An expert review panel from the American Society for Clinical Oncology largely endorsed new guidelines for "no ink on tumor" margins in early breast conservation surgery, while emphasizing the role of post-lumpectomy imaging in patients with microcalcifications and adding several other "minor qualifications."
Published earlier this year, the guidelines from the Society of Surgical Oncology (SSO) and the American Society of Radiation Oncology (ASTRO) focus on stage I and II breast cancer patients who are undergoing lumpectomy with whole-breast radiation. In these patients, a "no ink on tumor" margin "is associated with low rates of [ipsilateral breast tumor recurrence] and has the potential to decrease re-excision rates, improve cosmetic outcomes, and decrease health care costs," the guideline’s authors wrote (Ann. Surg. Oncol. 2014;21:704-16). The guidelines mark a step toward consensus on a historically controversial topic. "Widespread adoption of this guideline, which defines a margin as being adequate as long as there is no cancer at the inked lumpectomy surface by microscopic pathology evaluation, will result in fewer re-excision lumpectomies and enhanced cosmesis with breast conserving surgery," said Dr. Lisa Newman.
The recommended margin reflects the current era of treatment, in which better systemic therapies and earlier diagnosis of breast cancer mean that patients may no longer derive extra benefit from thicker or "widely negative" lumpectomy margins, Dr. Newman added in an interview.
Two staff members at ASCO reviewed the guidelines for developmental rigor. The guidelines "scored high (77%) in terms of methodologic quality, with only minor deviations from the ideal," members of the separate ad hoc panel of ASCO experts wrote (J. Clin. Onc. 2014 [doi:10.1200/JCO.2014.55.1572]). But panel members also called for flexibility in applying the guideline, citing the "inherent weaknesses" and "selection bias" of the retrospective, observational studies on which the recommendations were based.

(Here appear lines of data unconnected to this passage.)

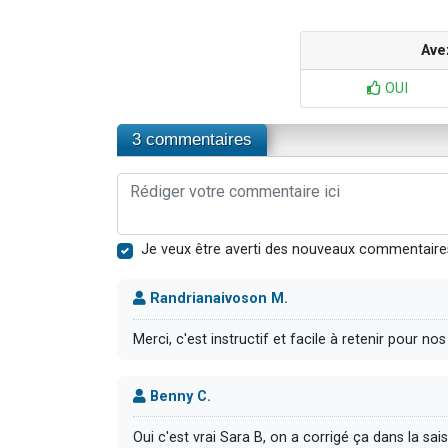
Ave
OUI
3 commentaires
Je veux être averti des nouveaux commentaire
Randrianaivoson M.
Merci, c'est instructif et facile à retenir pour no
Benny C.
Oui c'est vrai Sara B, on a corrigé ça dans la sais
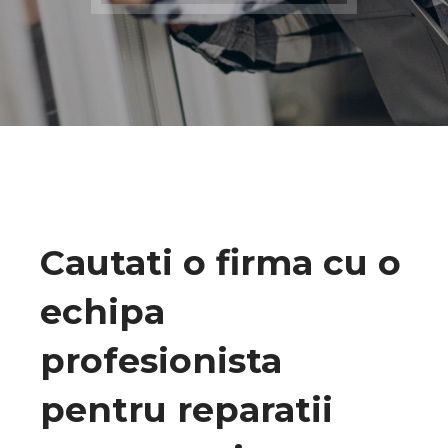
Cautati o firma cu o
echipa
profesionista
pentru reparatii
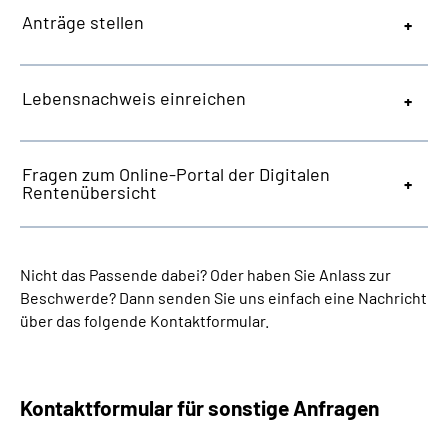
Anträge stellen
Lebensnachweis einreichen
Fragen zum Online-Portal der Digitalen
Rentenübersicht
Nicht das Passende dabei? Oder haben Sie Anlass zur
Beschwerde? Dann senden Sie uns einfach eine Nachricht
über das folgende Kontaktformular.
Kontaktformular für sonstige Anfragen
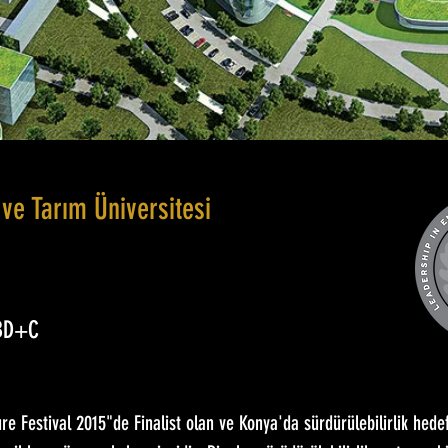
ve Tarım Üniversitesi
 BD+C
re Festival 2015"de Finalist olan ve Konya'da sürdürülebilirlik hedefl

The guidelines provide a framework, but clinical judgment remains important in managing breast-conserving surgery patients, emphasized Dr. Newman, who served as cochair on the ASCO panel that reviewed the guideline and who is a surgical oncologist, professor of surgery, and director of the Breast Care Center for the University of Michigan, Ann Arbor. She said clinicians should carefully evaluate lumpectomy margins, which "can provide important clues regarding the burden of disease in the breast, and the likelihood of successful treatment with lumpectomy and breast radiation."
ASCO panel members also stressed the importance of postsurgical imaging in cases involving microcalcifications. Imaging is important to minimize the risk of leaving pockets of disease in the breast despite achieving microscopically negative margins, Dr. Newman said. Surgeons can work with their colleagues in breast imaging to review microcalcifications and correlate them with pathology findings, she added.
In particular, a lumpectomy specimen that has several close margins and evidence of diffuse disease "may well represent a different category of risk regarding local recurrence, compared to a well defined, unifocal cancer that has a single microscopic focus of cancer abutting one margin," Dr. Newman added. Ideally, surgeons and radiation oncologists should discuss these aspects of cases, and should consider them when counseling patients about outcomes from lumpectomy surgery, she said.
Both ASCO and SSO/ASTRO recommended monitoring outcomes as institutions implement the new margin guidelines. Authors of the ASCO opinion reported having no conflicts of interest.